**Work instructions:** Your task is to copy the stretch of lines in the records below that begins with the line containing "[905,85,922,98] ９ -> [517,242,535,256] ５" and ends with the line containing "[583,38,669,46] JVET-N0408-v1 ->", exactly as written, with nothing added.

**Source material:**
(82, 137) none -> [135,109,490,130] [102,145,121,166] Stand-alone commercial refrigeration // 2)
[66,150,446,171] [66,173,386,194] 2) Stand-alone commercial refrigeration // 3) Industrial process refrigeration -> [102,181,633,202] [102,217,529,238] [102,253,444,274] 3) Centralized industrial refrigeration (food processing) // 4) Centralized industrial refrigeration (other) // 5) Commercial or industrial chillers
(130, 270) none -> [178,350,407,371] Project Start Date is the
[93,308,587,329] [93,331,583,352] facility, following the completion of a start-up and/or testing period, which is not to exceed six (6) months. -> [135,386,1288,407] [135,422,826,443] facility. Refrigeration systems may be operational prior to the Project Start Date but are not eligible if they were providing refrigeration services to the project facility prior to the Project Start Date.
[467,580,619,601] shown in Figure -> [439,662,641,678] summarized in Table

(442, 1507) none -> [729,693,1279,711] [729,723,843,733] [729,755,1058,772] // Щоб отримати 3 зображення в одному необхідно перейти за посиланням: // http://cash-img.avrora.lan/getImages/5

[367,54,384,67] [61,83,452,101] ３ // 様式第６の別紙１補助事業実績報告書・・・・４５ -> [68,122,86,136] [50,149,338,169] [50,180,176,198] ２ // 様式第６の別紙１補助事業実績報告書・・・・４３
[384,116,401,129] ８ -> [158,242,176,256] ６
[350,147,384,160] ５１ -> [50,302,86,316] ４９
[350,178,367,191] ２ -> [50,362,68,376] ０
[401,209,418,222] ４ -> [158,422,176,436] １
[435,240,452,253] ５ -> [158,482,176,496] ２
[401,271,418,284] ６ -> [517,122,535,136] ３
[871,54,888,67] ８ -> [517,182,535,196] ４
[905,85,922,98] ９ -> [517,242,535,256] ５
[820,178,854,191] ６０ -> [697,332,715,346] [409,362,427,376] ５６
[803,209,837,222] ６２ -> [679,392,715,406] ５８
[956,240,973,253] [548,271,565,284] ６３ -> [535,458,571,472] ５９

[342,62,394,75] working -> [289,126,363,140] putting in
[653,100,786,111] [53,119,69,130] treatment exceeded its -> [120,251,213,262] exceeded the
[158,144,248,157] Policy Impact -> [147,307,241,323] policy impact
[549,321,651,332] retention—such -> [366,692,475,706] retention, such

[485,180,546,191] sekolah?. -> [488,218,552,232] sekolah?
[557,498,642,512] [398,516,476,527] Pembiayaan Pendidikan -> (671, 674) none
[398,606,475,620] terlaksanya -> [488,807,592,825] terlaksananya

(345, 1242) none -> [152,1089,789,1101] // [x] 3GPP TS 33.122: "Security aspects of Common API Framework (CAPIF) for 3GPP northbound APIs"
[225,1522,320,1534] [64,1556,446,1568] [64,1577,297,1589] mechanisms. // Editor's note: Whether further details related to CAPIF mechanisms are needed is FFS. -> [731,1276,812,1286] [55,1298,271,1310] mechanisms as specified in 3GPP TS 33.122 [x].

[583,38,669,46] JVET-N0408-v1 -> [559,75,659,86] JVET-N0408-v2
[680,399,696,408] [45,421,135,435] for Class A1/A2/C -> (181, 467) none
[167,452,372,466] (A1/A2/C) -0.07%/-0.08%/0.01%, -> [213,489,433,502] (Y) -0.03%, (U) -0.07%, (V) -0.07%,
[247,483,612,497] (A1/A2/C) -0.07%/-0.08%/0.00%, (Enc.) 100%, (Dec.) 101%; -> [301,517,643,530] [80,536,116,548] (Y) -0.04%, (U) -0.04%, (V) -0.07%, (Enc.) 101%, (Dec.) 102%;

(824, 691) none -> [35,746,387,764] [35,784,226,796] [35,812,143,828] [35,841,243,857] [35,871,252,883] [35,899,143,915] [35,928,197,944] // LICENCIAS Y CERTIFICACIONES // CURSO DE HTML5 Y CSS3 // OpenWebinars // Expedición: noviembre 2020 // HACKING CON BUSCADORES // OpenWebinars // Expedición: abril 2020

**Answer section:**
[905,85,922,98] ９ -> [517,242,535,256] ５
[820,178,854,191] ６０ -> [697,332,715,346] [409,362,427,376] ５６
[803,209,837,222] ６２ -> [679,392,715,406] ５８
[956,240,973,253] [548,271,565,284] ６３ -> [535,458,571,472] ５９

[342,62,394,75] working -> [289,126,363,140] putting in
[653,100,786,111] [53,119,69,130] treatment exceeded its -> [120,251,213,262] exceeded the
[158,144,248,157] Policy Impact -> [147,307,241,323] policy impact
[549,321,651,332] retention—such -> [366,692,475,706] retention, such

[485,180,546,191] sekolah?. -> [488,218,552,232] sekolah?
[557,498,642,512] [398,516,476,527] Pembiayaan Pendidikan -> (671, 674) none
[398,606,475,620] terlaksanya -> [488,807,592,825] terlaksananya

(345, 1242) none -> [152,1089,789,1101] // [x] 3GPP TS 33.122: "Security aspects of Common API Framework (CAPIF) for 3GPP northbound APIs"
[225,1522,320,1534] [64,1556,446,1568] [64,1577,297,1589] mechanisms. // Editor's note: Whether further details related to CAPIF mechanisms are needed is FFS. -> [731,1276,812,1286] [55,1298,271,1310] mechanisms as specified in 3GPP TS 33.122 [x].

[583,38,669,46] JVET-N0408-v1 -> [559,75,659,86] JVET-N0408-v2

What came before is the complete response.